Wednesday, September 22, 2004

Transplanting Letters (Yoko Tawada)

Translation and creation. The boundary may be blurred, but at the same time, there seems to be some irreducible differences, or unsolvable conflicts. The Japanese writer Yoko Tawada’s fascinating 1993 novella “Transplantation of Letters” (originally titled “Gaping Wounds of Alphabets”) deals at some point with such a differend. Tawada (1960-) is a very interesting writer who writes in both Japanese and German, and I will probably write a longer essay on her later. This is just a note toward that future piece.

Let’s take a look at this novella. The narrator is a woman, who stays on an island (which seems to be one of the Canary islands) to translate a story about St. George, the princess, and the dragon. The translation work doesn’t go well and the translator wonders why throughout. She’s also waiting for her friend Georg to arrive but he never comes. Nothing is clearly stated. The whole story proceeds with an atmosphere of ambiguity and absurdity that is often associated, rightly or wrongly, with Kafka.

Apart from the slowly developing story line, the novella is full of insights about the difference between so-called creative writing and translation, as well as the difference between the perception of letters in the European alphabetic languages and the Japanese. It seems that we Japanese, who are accustomed to so-called “kanji kana majiri,” a mixed-character writing of Chinese ideograms and two series of phonetic transcriptions that were invented more than a thousand years ago in Japan. This perception of letters is so natural to Japanese that we tend to notice in the Roman alphabets some peculiarities in their shapes, such as that of the letter O. When scattered around a page, the letter O lOOks like sO many hOles which you cannOt see thrOugh and give yOu the impressiOn of being so many impasses. Threatened by an ineffable anxiety, the translatOr paints the letters’ Openings in black. (Do the same if you can.)

There are places where the narrator expresses her opinion about translation. Her editor, when talking over the telephone, is told that the story she is translating is about St. George, the princess, and the dragon. The editor responds by saying that it must be rewritten to today’s taste, incorporating for example some ideas of feminism. Then the translator says: “I don’t like to solve the problem easily by rewriting like that. That’s why I chose translation as my profession instead of re-writing.” The editor doesn’t like the answer and asks further what then is so interesting about the work of translation. The translator answers, as if by a reflex, in an unnecessarily passionate tone: “Something abruptly comes out.” (41)

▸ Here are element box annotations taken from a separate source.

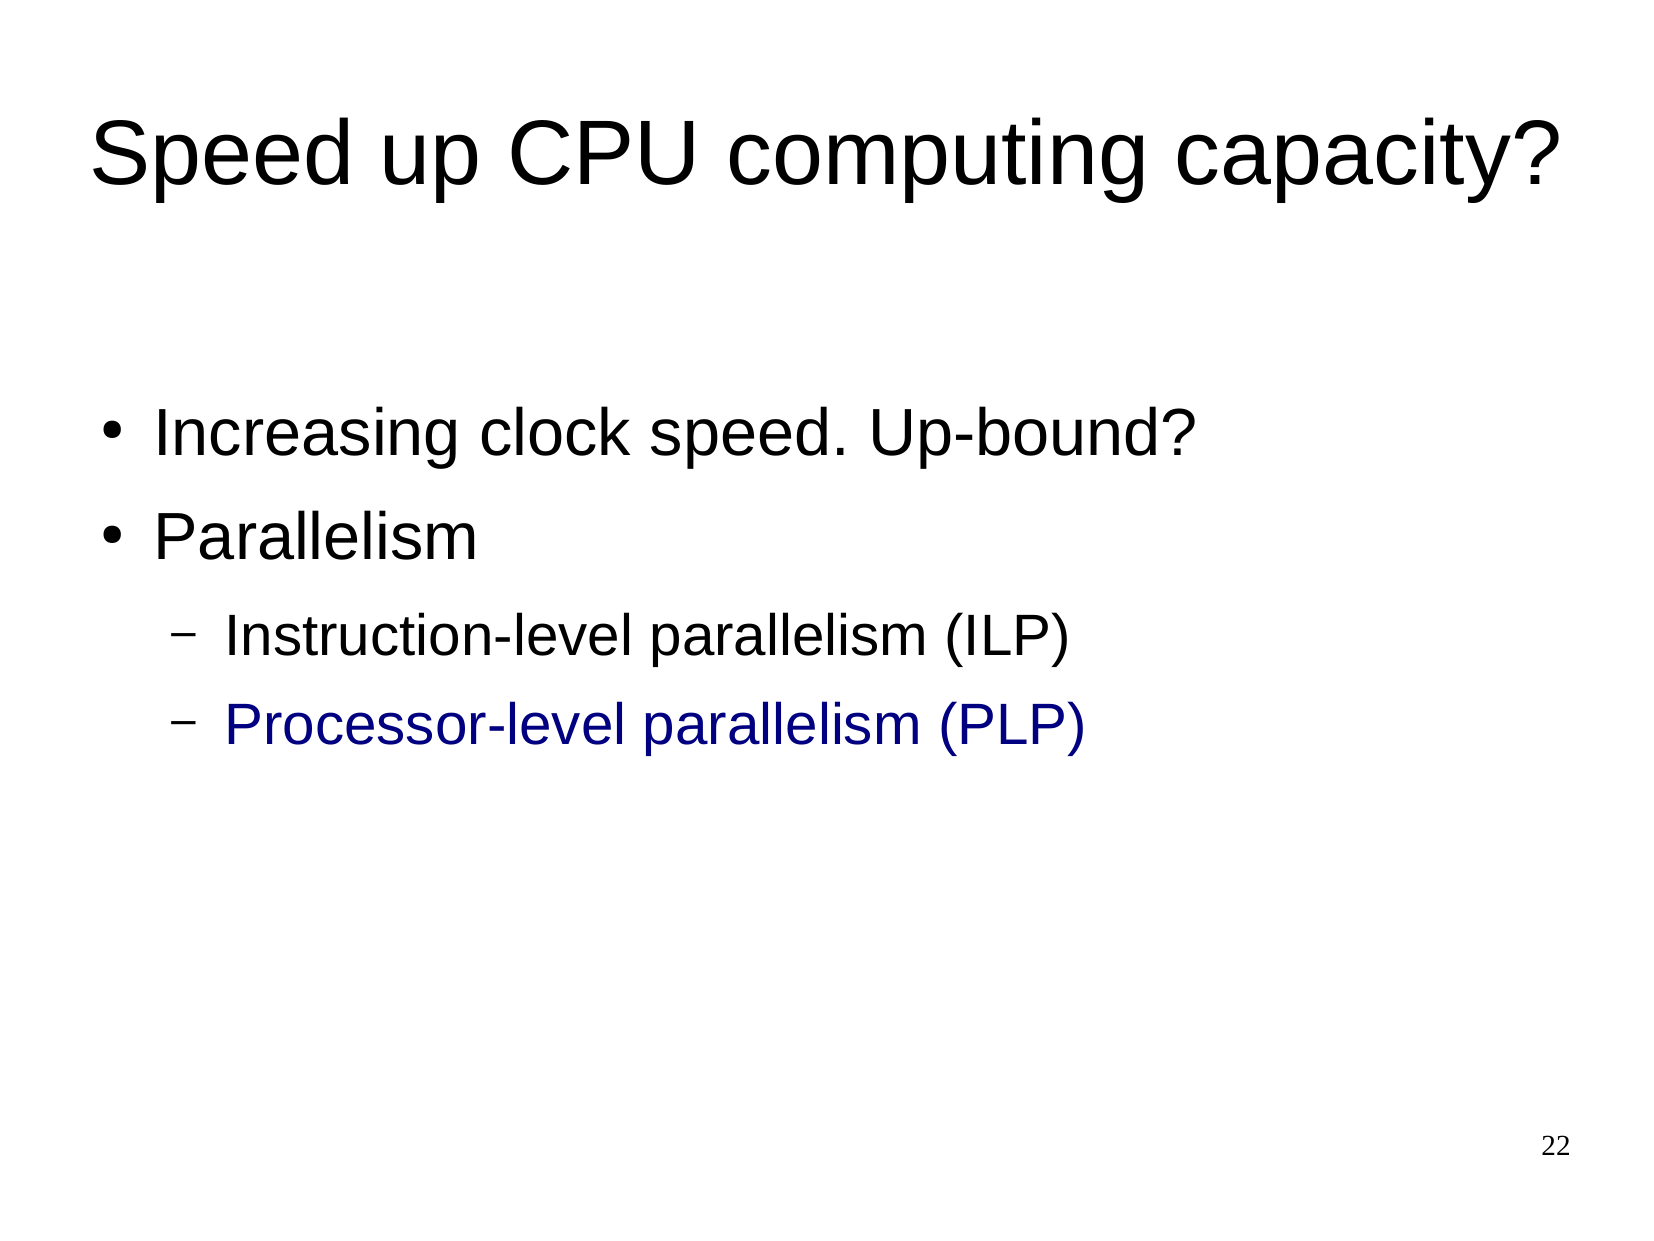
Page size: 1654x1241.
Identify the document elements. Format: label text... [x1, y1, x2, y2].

title Speed up CPU computing capacity? [82, 49, 1571, 257]
list Increasing clock speed. Up-bound? Parallelism Instruction-level parallelism (ILP) Processor-level parallelism (PLP) [82, 290, 1538, 1010]
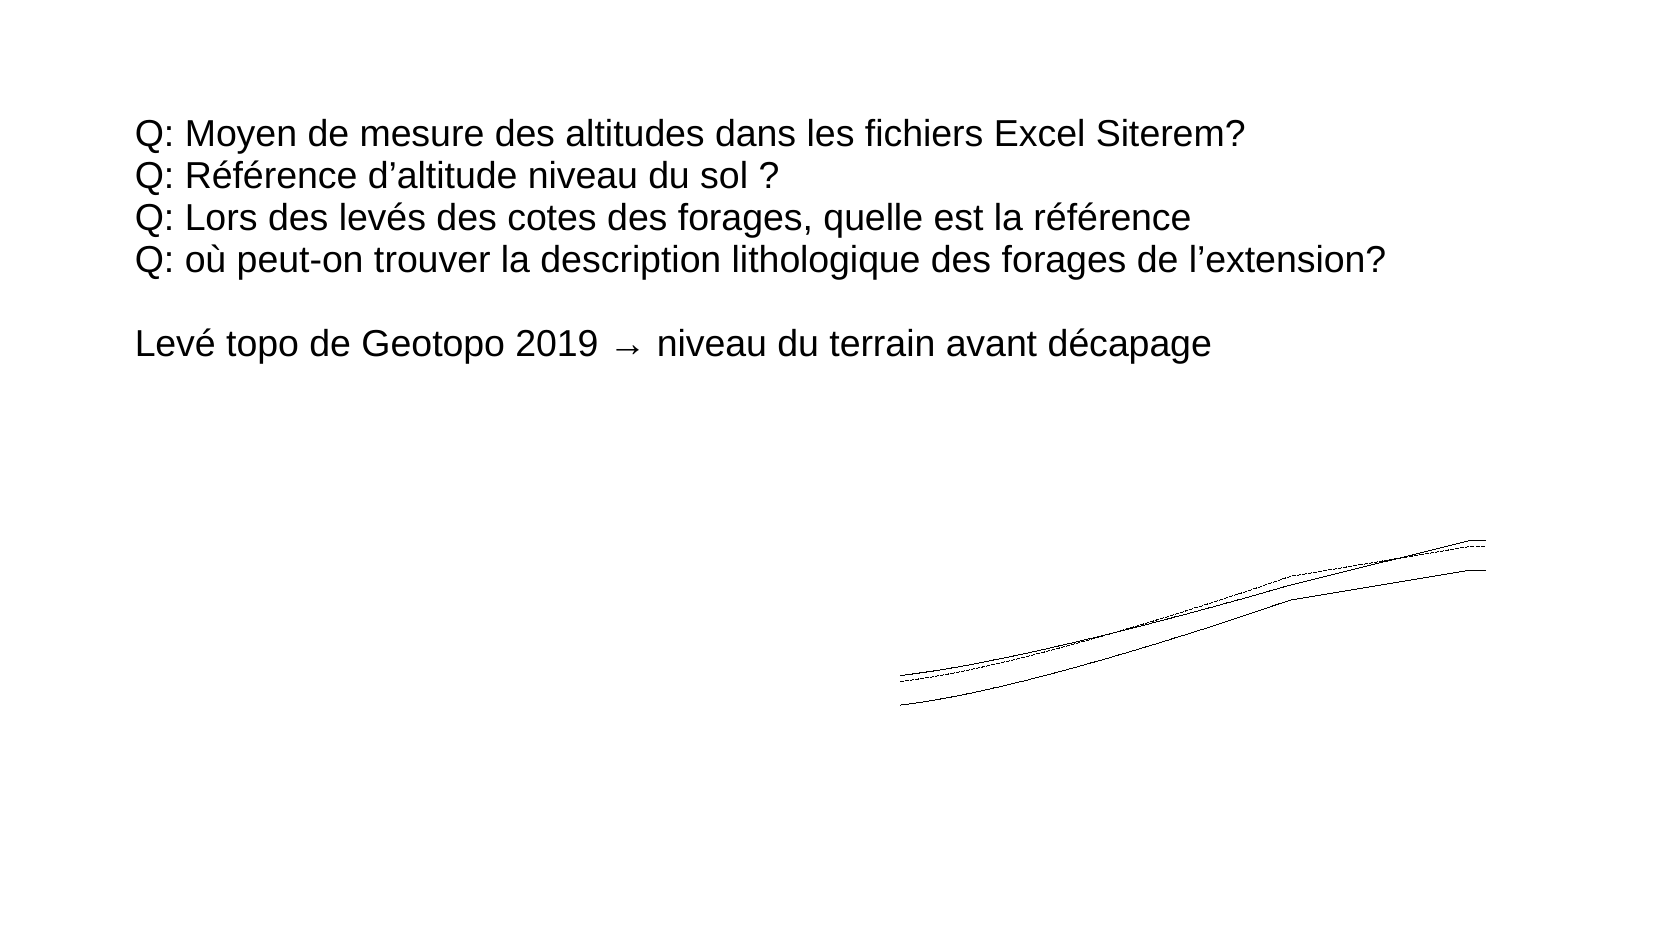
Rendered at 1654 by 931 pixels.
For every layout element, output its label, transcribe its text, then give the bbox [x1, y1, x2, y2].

text_box Q: Moyen de mesure des altitudes dans les fichiers Excel Siterem? Q: Référence d’altitude niveau du sol ? Q: Lors des levés des cotes des forages, quelle est la référence Q: où peut-on trouver la description lithologique des forages de l’extension? Levé topo de Geotopo 2019 → niveau du terrain avant décapage [120, 105, 1402, 372]
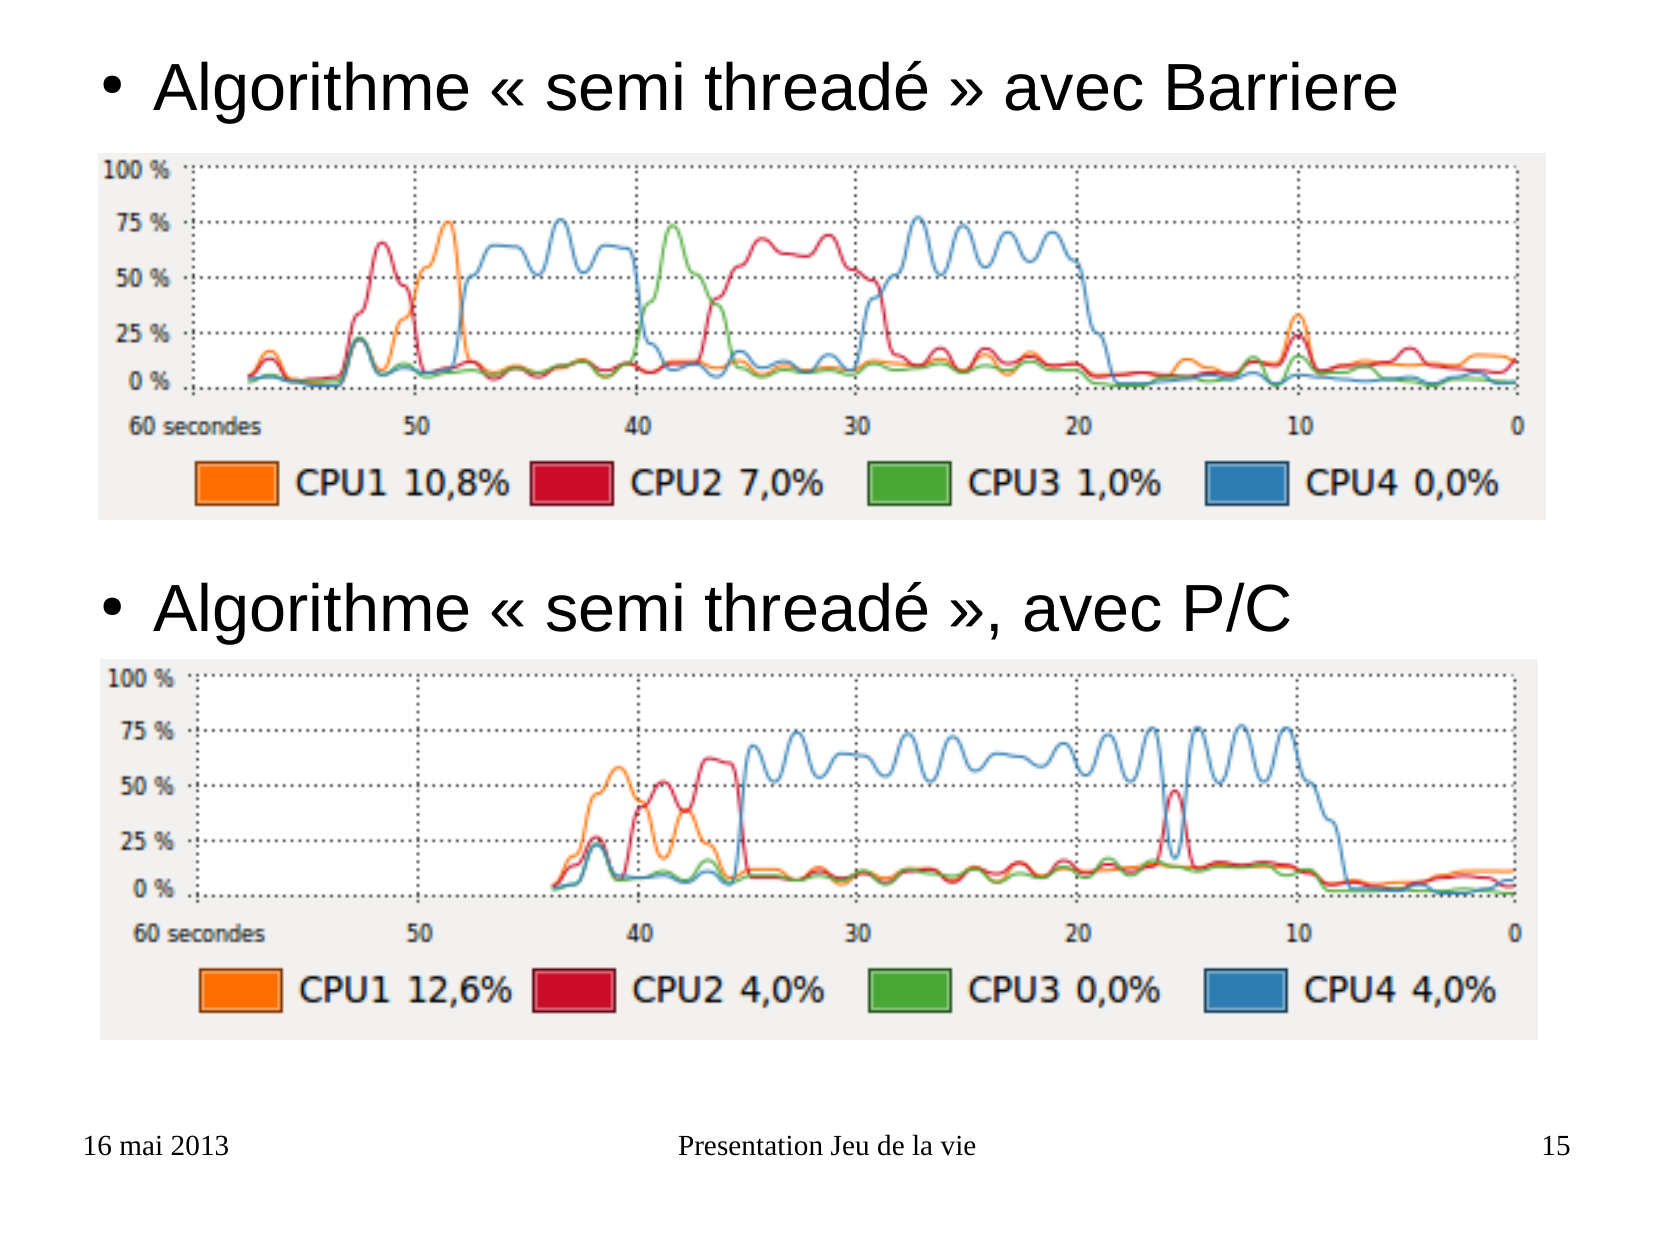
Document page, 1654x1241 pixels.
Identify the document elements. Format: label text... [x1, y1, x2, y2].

picture [98, 153, 1546, 520]
picture [100, 659, 1538, 1040]
list Algorithme « semi threadé » avec Barriere Algorithme « semi threadé », avec P/C [82, 49, 1538, 1010]
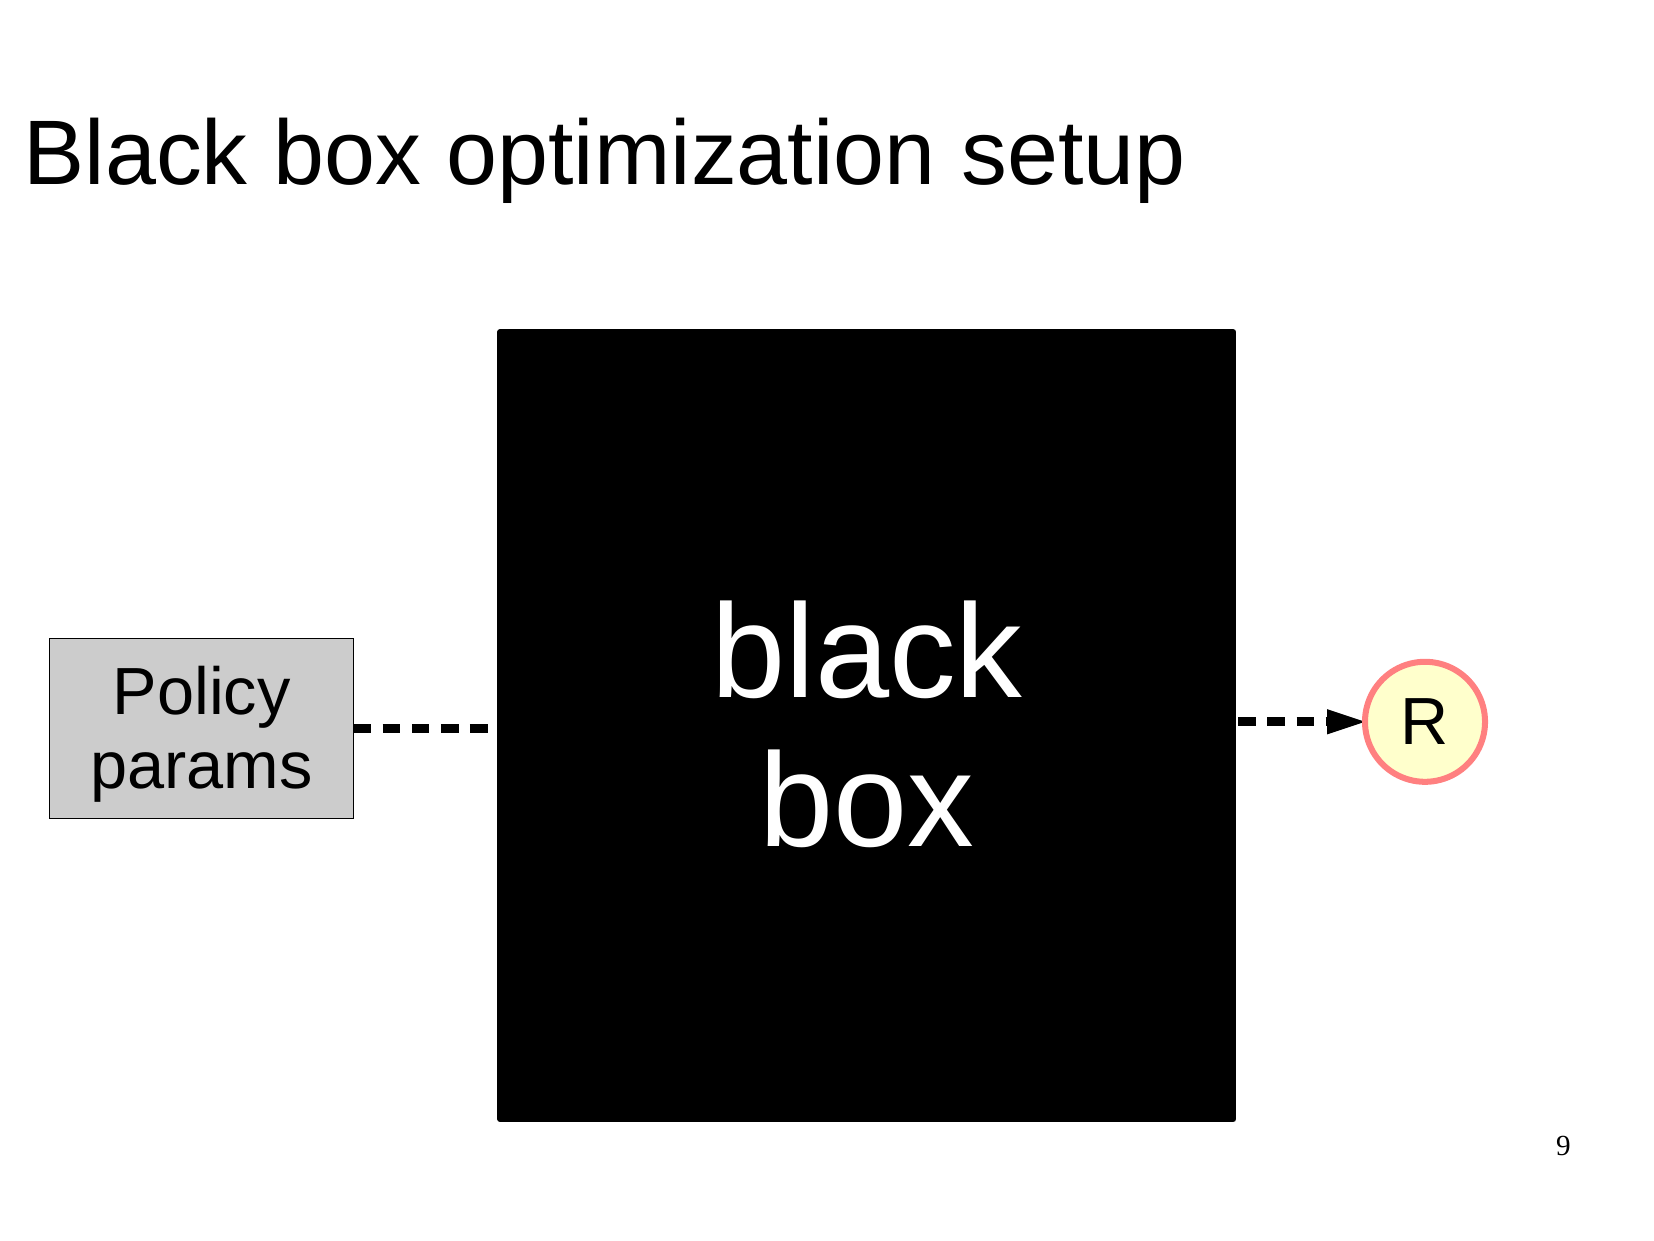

At another point her novelist friend tells her to write her own novel instead of just translating. According to the novelist friend a translator is never counted as an artist. To this the reaction in the translator’s mind is that she doesn’t want to write a novel or anything, that she wants to translate and she doesn’t translate because she couldn’t be a novelist. (68) Then there comes this dialogue with the post-office clerk of the island, who asks her a series of questions.

“Is there a book that’s never translated into another language?”
“Well, most of the books in this world are.”
“Is there a book of which only the translation is left, I mean a book from old days?”
“Yes. There are books of which only translations survive and the originals are lost.”
“If only the translations are left, how do you know that these themselves are not the originals?”
“Oh, that’s easy to tell. Translation is, like, itself a language. You can tell because you feel as if some pebbles were falling down on you.”
“You’d better not go to the sea.” (82-83)

I feel here that the narrator/translator is quite rightly pointing out the secret of her craft. Translation leaves you with such a physical, material sensation of unexpectedness. In the process of translation, something abruptly comes out. Some pebbles from an unknown sky will threateningly fall on you. These are the moments when language’s unexpected apparition surprises you and intervenes in your established repertoire of available words and phrases. It is the moment of transformation of the language in which the work is being written. This may also be taking place anywhere that a poet is at work. But in translation, its moment of transformation becomes crudely locatable. To me the beauty of this novella “Transplanting Letters” resides in this disclosure of truth, and seldom have I encountered a literary work that sheds light so accutely on this aspect of translation’s mechanism.